Finally, and there is no kind way to put this, George is a linguistic failure. To date, there are an estimated 3,000 Bushisms in publication throughout the United States alone. The man has become the patron saint of idiots.
But, we have no time to worry about this. As I said earlier, we have colossal problems on the way thanks to a few mammoth scientific miscalculations. We have been complaining, for years, about the touchy feely sloppy approach our public schools apply to math in this country. Well apparently, our astronomers and cosmologists haven’t been all that precise either.
As you probably know, Earth is part of the Milky Way Galaxy. The Andromeda Galaxy is our nearest neighbor at 2.2 light-years as the crow flies. We have known for some time, now, that these two galaxies are moving toward each other. None of these things, taken individually, is a big deal, not even the “moving toward each other” part. But, once we look at the arithmetic involved, the combined significance of these facts reveals devastating news. Thanks a lot Carl Sagan!
I’m sure that you all remember me telling you about Herb, the alien, a few months ago. Well, he’s back. This time, he brought his slide rule with him.
The Andromeda Galaxy, according to Herb’s calculations is only 2.189507641097 light-years from us instead of the 2.2 light-years so sloppily calculated by many of our public school educated scientists. It is also moving toward the Milky Way Galaxy at 152,100 MPH instead of 150,000 MPH reported by our brain-cell challenged (too much beer, perhaps) astronomers. Are you ready for more bad news?
Thanks to Newton, (the ancient scientist, not Newton the mouse from the old Willy the Worm Cartoon show of the mid to late ‘50s) the two galaxies are moving toward each other. And, since there are no opposing forces, the actual speed involved is a hauling-ass 304,200 MPH instead of a funereal 300,000 MPH as reported by our drool-generating science guys, all of whom it seems, graduated from Bert’s College of Cosmology and Shoe Repair.
That’s right; we are on a collision course with Andromeda and, worse, instead of the collision occurring sometime during the year 6897, it’s going to happen in 6848. The precise date, according to my calculations (I went to Catholic school), is July 6, 6848 at 10 A.M. Of course, I could be off by a plus or minus 30-minutes on the time.

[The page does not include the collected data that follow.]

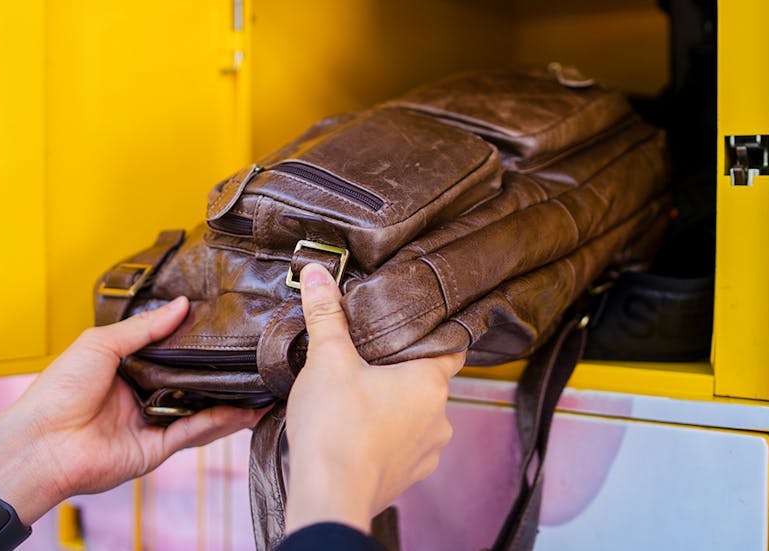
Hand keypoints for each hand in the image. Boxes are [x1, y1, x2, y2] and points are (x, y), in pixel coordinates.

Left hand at [0, 297, 263, 524]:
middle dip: (219, 373)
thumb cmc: (58, 391)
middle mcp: (141, 395)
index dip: (195, 343)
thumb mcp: (102, 343)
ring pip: (199, 410)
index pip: (170, 352)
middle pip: (189, 382)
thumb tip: (181, 305)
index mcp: (125, 368)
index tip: (224, 328)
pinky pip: (193, 433)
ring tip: (259, 386)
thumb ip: (145, 327)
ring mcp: (150, 423)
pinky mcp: (155, 450)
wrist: (42, 441)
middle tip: (250, 358)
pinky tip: (242, 410)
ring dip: (229, 400)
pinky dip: (218, 422)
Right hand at [283, 264, 464, 535]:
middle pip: (427, 382)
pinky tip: (355, 431)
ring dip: (393, 408)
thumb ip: (326, 314)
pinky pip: (401, 448)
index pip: (450, 347)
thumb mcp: (328, 359)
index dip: (436, 332)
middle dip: (400, 371)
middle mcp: (439, 419)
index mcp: (430, 383)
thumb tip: (318, 273)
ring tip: (357, 397)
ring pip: (415, 418)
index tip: (419, 321)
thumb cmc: (335, 426)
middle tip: (369, 357)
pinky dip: (383, 438)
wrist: (328, 496)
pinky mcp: (405, 478)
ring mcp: (426, 453)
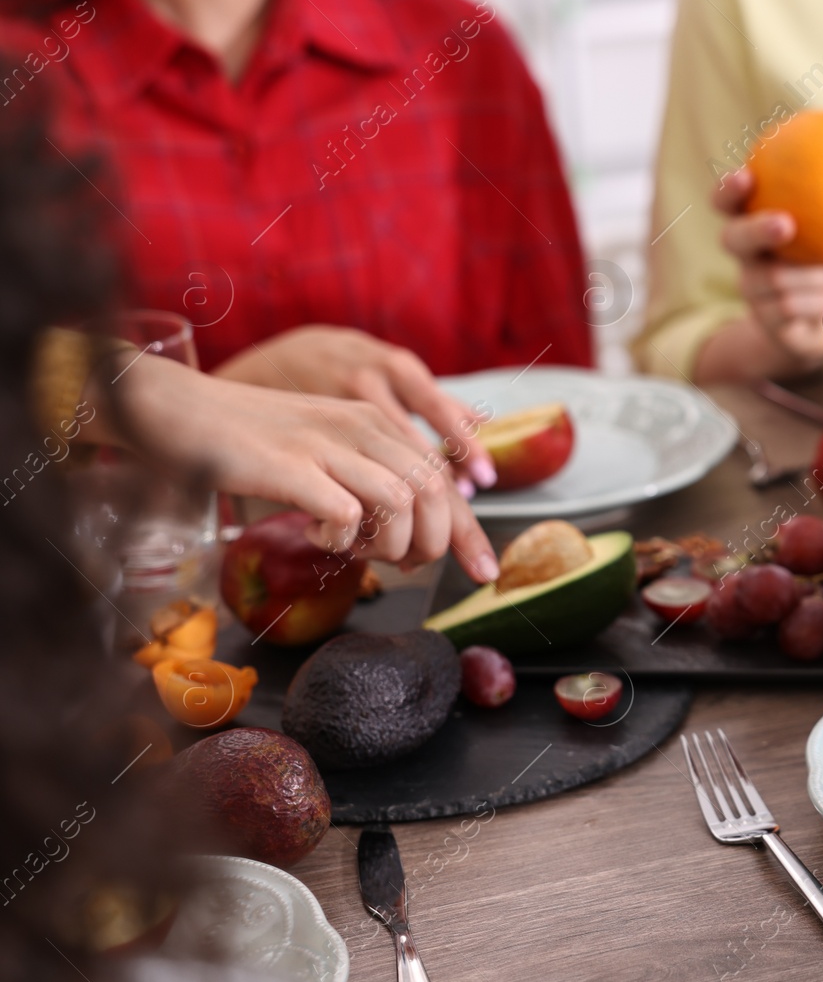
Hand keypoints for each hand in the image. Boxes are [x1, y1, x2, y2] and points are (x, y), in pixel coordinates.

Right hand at [106, 353, 499, 581]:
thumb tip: (407, 535)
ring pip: (402, 502)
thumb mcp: (325, 450)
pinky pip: (345, 513)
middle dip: (434, 544)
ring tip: (359, 553)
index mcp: (376, 421)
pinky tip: (319, 539)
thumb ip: (368, 479)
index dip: (468, 530)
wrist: (177, 410)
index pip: (444, 478)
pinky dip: (342, 540)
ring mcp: (325, 443)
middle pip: (437, 492)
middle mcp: (361, 425)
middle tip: (402, 566)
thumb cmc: (251, 442)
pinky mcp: (288, 466)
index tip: (485, 571)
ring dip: (390, 545)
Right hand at [712, 169, 822, 368]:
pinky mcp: (777, 332)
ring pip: (777, 280)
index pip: (727, 201)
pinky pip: (797, 315)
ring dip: (817, 277)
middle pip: (733, 240)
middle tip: (786, 224)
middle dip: (757, 229)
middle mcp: (749, 258)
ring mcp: (757, 297)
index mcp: (757, 224)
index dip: (729, 190)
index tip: (745, 177)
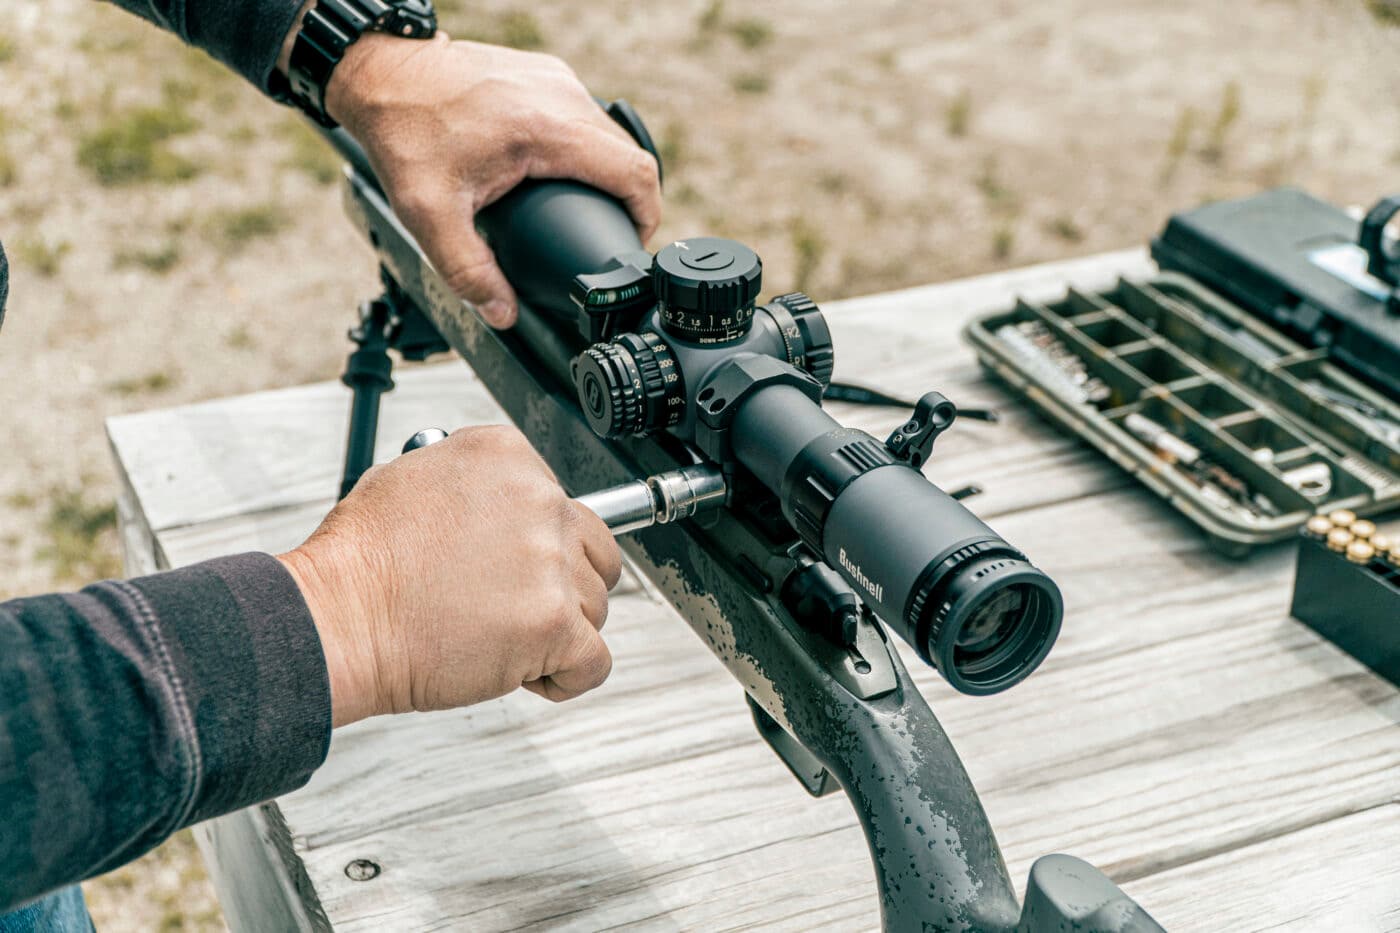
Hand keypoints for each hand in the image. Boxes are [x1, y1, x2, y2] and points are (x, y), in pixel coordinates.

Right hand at [278, 426, 621, 726]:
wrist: (339, 618)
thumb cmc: (362, 562)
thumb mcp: (413, 477)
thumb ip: (477, 485)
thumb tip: (503, 502)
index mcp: (507, 457)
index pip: (564, 503)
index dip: (538, 545)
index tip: (506, 566)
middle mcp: (539, 500)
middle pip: (593, 553)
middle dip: (562, 585)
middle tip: (511, 605)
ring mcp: (550, 562)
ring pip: (595, 607)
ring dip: (557, 631)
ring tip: (497, 636)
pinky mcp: (554, 624)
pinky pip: (595, 662)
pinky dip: (566, 677)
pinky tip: (524, 672)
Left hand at [322, 33, 662, 327]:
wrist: (382, 76)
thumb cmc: (404, 132)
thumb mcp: (429, 216)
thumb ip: (469, 272)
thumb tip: (502, 314)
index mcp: (547, 130)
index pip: (634, 171)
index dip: (648, 215)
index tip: (634, 242)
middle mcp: (560, 96)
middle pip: (628, 153)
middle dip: (629, 198)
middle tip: (607, 232)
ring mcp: (555, 78)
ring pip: (609, 131)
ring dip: (607, 170)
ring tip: (588, 205)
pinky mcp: (544, 72)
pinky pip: (584, 113)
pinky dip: (584, 146)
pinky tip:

I am not trying to panic you folks. I’m just interested in making sure that you all have enough advanced warning to take precautions. Personally, I’m on my way to the grocery store to stock up on coffee and toilet paper. Then I’m on to the liquor store to stock up on beer.
I have been trying desperately to contact Homeland Security, but it seems hopeless. George Bush is too busy “believing”. Dick Cheney is apparently listening, though. I just learned that Congress has awarded Halliburton a no-bid contract to clean things up in the event of some possible galactic collision activity.
In light of this, I can’t believe that we’ve all been cringing at the thought of Iran building nuclear weapons.
See you all next week. Of course, with the Milky Way/Andromeda impending collision date vacillating the way it has over the past couple of days, things could change. For God’s sake, I hope the grocery stores have the good sense to order extra shipments of toilet paper. The liquor stores should take heed, too. Don’t run out of beer!